OpenAI adds a media company to the portfolio

OpenAI said Thursday that it has acquired TBPN, the online business talk show that has become a favorite in Silicon Valley, for an undisclosed amount. The timing is not subtle. The company has been dealing with a series of reputation problems, and this purchase gives it something it clearly values these days: a better conversation around itself.

Since launching in 2024, TBPN has built a loyal following by streaming daily coverage of the tech industry in a format that is, by most accounts, far friendlier to the sector than the traditional press tends to be. Hosts John Coogan and Jordi Hays comment on breaking news as it happens, scroll through viral posts from social media, and interview executives from companies such as Meta, Salesforce, Palantir, and OpenAI. The show has also become especially popular with OpenAI employees and other AI researchers, many of whom are apparently spending a healthy amount of time on X.

Not exactly a core business, but here we are

It is not immediately obvious how a media startup fits into OpenAI’s main business, which still revolves around products like ChatGPT, Codex, and a new consumer and enterprise super app the company is developing. In March, OpenAI’s CEO of applications, Fidji Simo, told employees in an all-hands meeting that the company should cut back on side projects and refocus on its core operations. So naturally, the company then bought a media show. Corporate strategy remains a living thing.
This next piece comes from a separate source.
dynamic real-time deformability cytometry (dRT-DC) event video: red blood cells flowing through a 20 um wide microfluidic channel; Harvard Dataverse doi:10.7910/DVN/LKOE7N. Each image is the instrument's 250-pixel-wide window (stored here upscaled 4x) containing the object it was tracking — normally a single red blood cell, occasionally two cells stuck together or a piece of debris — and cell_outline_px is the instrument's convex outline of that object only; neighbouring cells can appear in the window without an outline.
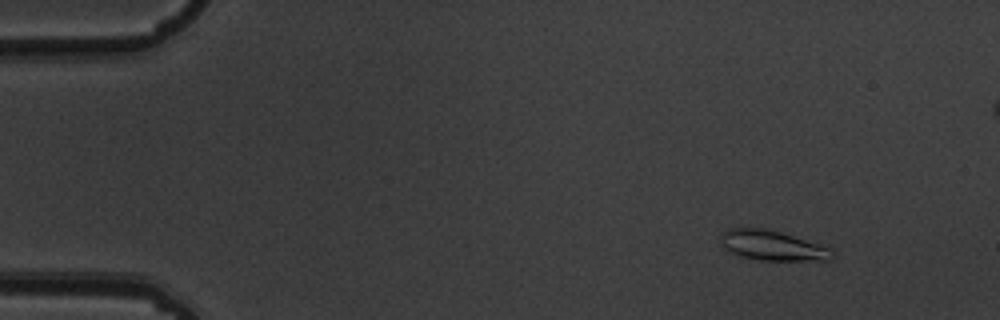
{"species": "common noctule bat (a hibernating species)", "species_latin": "Nyctalus noctula", "temperature_condition": "warm", "stored_images_in_passage": 6, "camera_frame_rate_fps": 3000, "um_per_image_px": 0.085, "animal": {"sex": "male", "body_mass_g": 19.5, "forearm_length_mm": 54.6}, "frame": {"image": 1, "passage_image": 2, "time_ms": 0.333, "image_size_px": [1000, 320], "cell_outline_px": [[832, 256], [828, 260], [760, 260], [740, 256], [724, 248], [720, 244], [720, 236], [728, 228], [768, 228], [832, 248]], "centroid_in_image_um": [65.61, 20.86], "position_along_channel_um": 19.4, "area_um2": 19.36}}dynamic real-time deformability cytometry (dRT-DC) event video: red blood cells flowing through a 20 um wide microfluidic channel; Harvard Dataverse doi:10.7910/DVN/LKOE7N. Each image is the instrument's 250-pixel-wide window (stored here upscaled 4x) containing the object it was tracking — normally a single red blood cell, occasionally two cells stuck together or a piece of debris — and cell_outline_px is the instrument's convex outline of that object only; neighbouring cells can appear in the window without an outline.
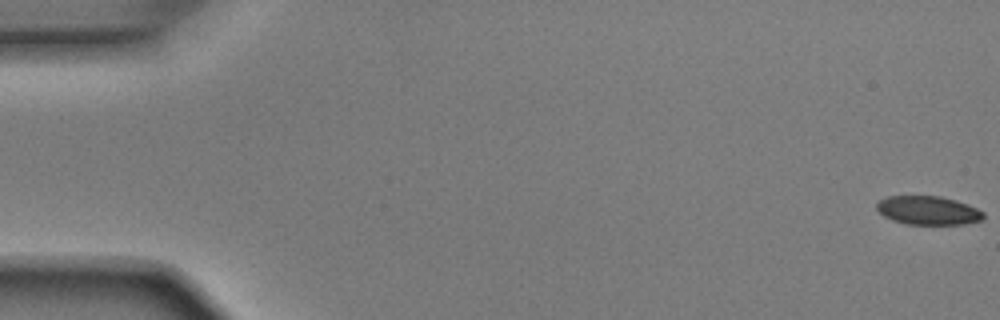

In a memo to staff announcing the acquisition, Simo said OpenAI does not operate like a standard company. “We're not a typical company,” she wrote in the memo, which was also posted as a blog. “We're driving a really big technological shift. And with the mission of bringing AGI to the world comes a responsibility to help create a space for a real, constructive conversation about the changes AI creates with builders and people using the technology at the center.”

The company’s logic is that TBPN will help with communications, even if it does not become a revenue engine. A source close to OpenAI said the company does not expect the show to contribute financially.

A small show, a big company, and some useful numbers

By OpenAI’s standards, TBPN is tiny. According to The Wall Street Journal, the media firm said it brought in $5 million in advertising revenue last year and was on pace to exceed $30 million in revenue in 2026. The show reportedly reaches about 70,000 viewers per episode across multiple platforms.

That audience is small compared with OpenAI’s own scale, but it is sizable in the niche world of tech commentary, where being part news desk and part group chat can apparently build a business.

OpenAI’s image problem keeps getting louder

The acquisition comes as OpenAI faces more scrutiny than usual, which is saying something for a company that has spent recent years living at the center of the AI boom. After OpenAI signed a deal with the Department of Defense in February, Anthropic’s Claude saw a jump in downloads and briefly took the top spot among Apple’s free apps. OpenAI leaders are also contending with a growing QuitGPT movement, made up of people who have pledged never to use OpenAI products.

OpenAI president Greg Brockman has pointed to AI’s popularity problems as one reason the company has increased its political spending. Apparently, winning the technology race is one thing. Winning public affection is another.

Editorial independence, with a corporate parent nearby

The move also puts OpenAI in a long line of tech companies and executives who decided the best way to shape media criticism was to buy a media company. Jeff Bezos bought The Washington Post. Marc Benioff bought Time. Robinhood bought the newsletter company MarketSnacks. Each deal prompted the same unavoidable question: can an outlet stay independent once the owner has a stake in the headlines?

Simo said in her memo that TBPN would remain editorially independent. OpenAI said the show will continue to run its own programming, choose its own guests, and make its own editorial decisions. At the same time, the company said TBPN will report to Chris Lehane, OpenAI’s vice president of global affairs. Lehane previously led an economic research team that WIRED reported had struggled to publish work on AI’s negative effects on the economy.

OpenAI CEO Sam Altman also took to X to endorse the arrangement. “TBPN is my favorite tech show. We want them to keep that going and for them to do what they do so well,” he wrote. “I don't expect them to go any easier on us, [and I] am sure I'll do my part to help enable that with occasional stupid decisions.”

TBPN says the industry story has changed

In a statement, Jordi Hays said the show has spent the past year getting a close look at OpenAI and the wider AI ecosystem.

“Over the past year, we’ve had a front-row seat not just to OpenAI but to the entire ecosystem, covering the daily news, announcements, and launches in real time,” Hays said. “While we’ve been critical of the industry at times, after getting to know Sam and the OpenAI team, what stood out most was their openness to feedback and commitment to getting this right. Moving from commentary to real impact in how this technology is distributed and understood globally is incredibly important to us.”

The deal arrives just one week after OpenAI shut down Sora, its AI social video product, as part of a broader effort to concentrate resources and leadership. So yes, the company is narrowing its focus while also buying a media outlet. In tech, this kind of contradiction is often called a plan.